What this task involves:
Look through the listing for the string "outline" and copy out every line that holds it.

┄┄┄┄┄┄

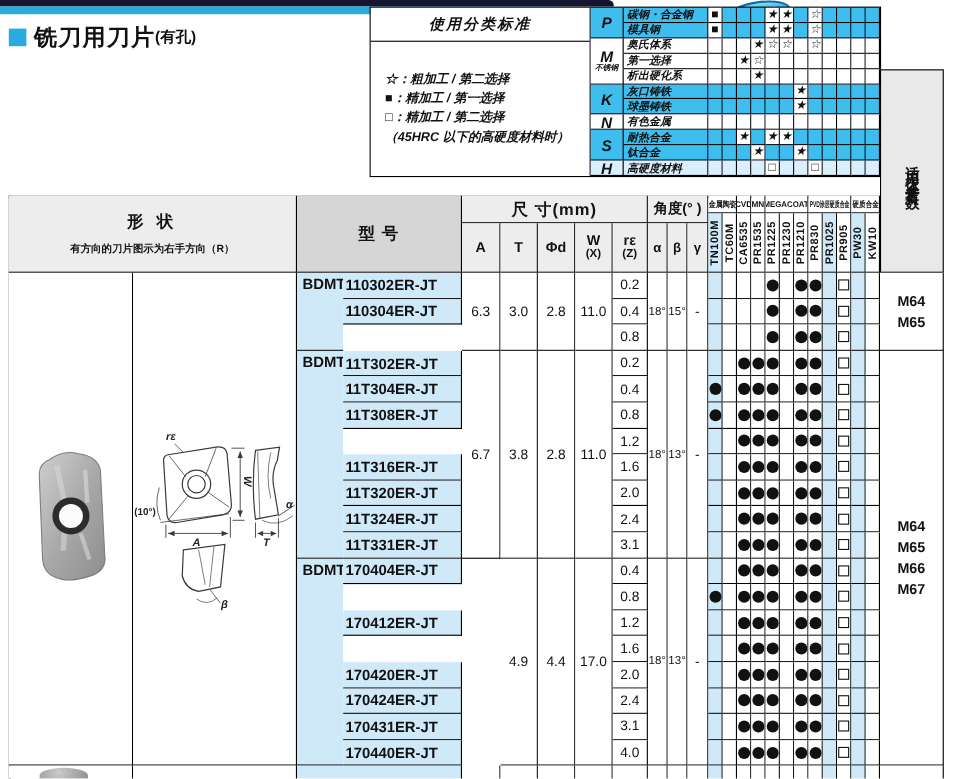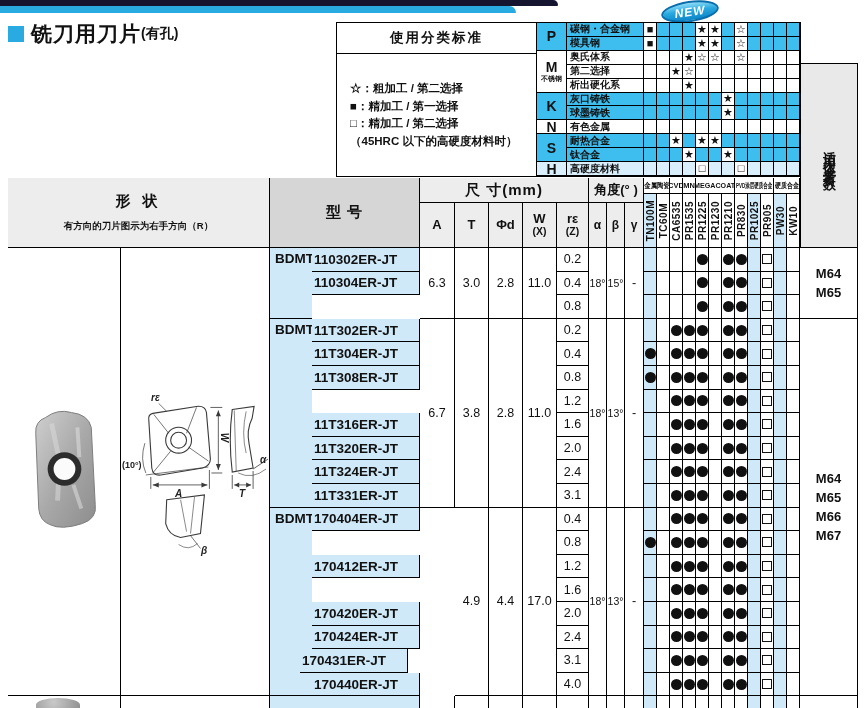--- a/index.html
+++ b/index.html
@@ -22,21 +22,21 @@
   .title{left:8px;top:20px;display:flex;align-items:center;}
   .tsq{width:16px;height:16px;background:var(--accent);display:inline-block;margin-right:7px;}
   .tmain{font-size:21px;font-weight:bold;letter-spacing:1px;}
   .tsuf{font-size:14px;font-weight:bold;}
   
   .newb{left:661px;top:1px;width:58px;height:21px;border-radius:50%;
         background:linear-gradient(180deg,#8edcf7 0%,#29a9e0 45%,#0c86c8 100%);
         border:2px solid #0a6dac;color:#fff;font-size:12px;font-weight:bold;font-style:italic;
         display:flex;align-items:center;justify-content:center;transform:rotate(-8deg);letter-spacing:1px;}
   
-  .cls{left:337px;top:23px;width:463px;height:153px;outline:2px solid #000;outline-offset:-1px;background:#701a75;}
+  .cls{left:337px;top:7px;width:463px;height:153px;outline:2px solid #000;outline-offset:-1px;background:#701a75;font-style:italic;}
   .legend{left:0;top:0;width:200px;height:153px;border-right:1px solid #000;display:flex;flex-direction:column;
           position:absolute;box-sizing:border-box;background:#fff;}
   .legend-title{height:30px;border-bottom:1px solid #000;display:flex;align-items:center;justify-content:center;
           font-size:13.5px;font-weight:bold;letter-spacing:2px;}
   .legend-items{flex:1;display:flex;flex-direction:column;justify-content:center;padding-left:13px;}
   .legend-items div{font-size:11.5px;font-weight:bold;line-height:17.5px;white-space:nowrap;}
   .nm{justify-content:flex-start!important;padding-left:3px;font-size:10px;font-weight:bold;white-space:nowrap;}
   .mk{font-size:11px;line-height:1;}
   .letter{flex-direction:column;font-weight:bold;font-size:14px;line-height:1;}
   .letter .sub{font-size:7px;font-weight:bold;margin-top:1px;}
@@ -127,21 +127,21 @@
         <div class="c mk t-white" style="left: 333px; top: 27.8182px; width: 13px; height: 13.9091px;"></div>
         <div class="c mk t-white" style="left: 346px; top: 27.8182px; width: 13px; height: 13.9091px;">★</div>
         <div class="c mk t-white" style="left: 359px; top: 27.8182px; width: 13px; height: 13.9091px;">☆</div>
         <div class="c mk t-white" style="left: 372px; top: 27.8182px; width: 13px; height: 13.9091px;">☆</div>
         <div class="c mk t-white" style="left: 385px; top: 27.8182px; width: 13px; height: 13.9091px;"></div>
         <div class="c mk t-white" style="left: 398px; top: 27.8182px; width: 13px; height: 13.9091px;">☆</div>
         <div class="c mk t-white" style="left: 411px; top: 27.8182px; width: 13px; height: 13.9091px;"></div>
         <div class="c mk t-white" style="left: 424px; top: 27.8182px; width: 13px; height: 13.9091px;"></div>
         <div class="c mk t-white" style="left: 437px; top: 27.8182px; width: 13px; height: 13.9091px;"></div>
         <div class="c mk t-white" style="left: 450px; top: 27.8182px; width: 13px; height: 13.9091px;"></div>
-        <div class="c nm t-white" style="left: 230px; top: 41.7273px; width: 77px; height: 13.9091px;">第二选择</div>
+        <div class="c nm t-white" style="left: 230px; top: 41.7273px; width: 77px; height: 13.9091px;">第一选择</div>
         <div class="c mk t-white" style="left: 307px; top: 41.7273px; width: 13px; height: 13.9091px;"></div>
         <div class="c mk t-white" style="left: 320px; top: 41.7273px; width: 13px; height: 13.9091px;"></div>
         <div class="c mk t-white" style="left: 333px; top: 41.7273px; width: 13px; height: 13.9091px;">★</div>
         <div class="c mk t-white" style="left: 346px; top: 41.7273px; width: 13px; height: 13.9091px;">☆</div>
         <div class="c mk t-white" style="left: 359px; top: 41.7273px; width: 13px; height: 13.9091px;"></div>
         <div class="c mk t-white" style="left: 372px; top: 41.7273px; width: 13px; height: 13.9091px;"></div>
         <div class="c mk t-white" style="left: 385px; top: 41.7273px; width: 13px; height: 13.9091px;"></div>
         <div class="c mk t-white" style="left: 398px; top: 41.7273px; width: 13px; height: 13.9091px;"></div>
         <div class="c mk t-white" style="left: 411px; top: 41.7273px; width: 13px; height: 13.9091px;"></div>
         <div class="c mk t-white" style="left: 424px; top: 41.7273px; width: 13px; height: 13.9091px;"></div>
@@ -845,21 +845,21 @@
       </div>
       <div class="c" style="left: 727px; top: 447.6px; width: 13px; height: 23.6px;">
         <span class="dot"></span>
       </div>
       <div class="c lb" style="left: 740px; top: 447.6px; width: 13px; height: 23.6px;"></div>
       <div class="c" style="left: 753px; top: 447.6px; width: 13px; height: 23.6px;">
         <span class="sq"></span>
       </div>
       <div class="c lb" style="left: 766px; top: 447.6px; width: 13px; height: 23.6px;"></div>
       <div class="c" style="left: 779px; top: 447.6px; width: 13px; height: 23.6px;"></div>
-      <div class="c lb mnum" style="left: 292px; top: 471.2px; width: 108px; height: 23.6px;">170431ER-JT</div>
+      <div class="c lb mnum" style="left: 304px; top: 471.2px; width: 108px; height: 23.6px;">170431ER-JT</div>
       <div class="c dv" style="left: 549px; top: 471.2px; width: 32px; height: 23.6px;">3.1</div>
       <div class="c lb" style="left: 636px; top: 471.2px; width: 13px; height: 23.6px;"></div>
       <div class="c" style="left: 649px; top: 471.2px; width: 13px; height: 23.6px;"></div>
       <div class="c" style="left: 662px; top: 471.2px; width: 13px; height: 23.6px;">
         <span class="dot"></span>
       </div>
       <div class="c" style="left: 675px; top: 471.2px; width: 13px; height: 23.6px;">
         <span class="dot"></span>
       </div>
       <div class="c" style="left: 688px; top: 471.2px; width: 13px; height: 23.6px;">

┄┄┄┄┄┄

Answer to this problem:
-  .cls{left:337px;top:23px;width:463px;height:153px;outline:2px solid #000;outline-offset:-1px;background:#701a75;}
+  .cls{left:337px;top:7px;width:463px;height:153px;outline:2px solid #000;outline-offset:-1px;background:#701a75;font-style:italic;}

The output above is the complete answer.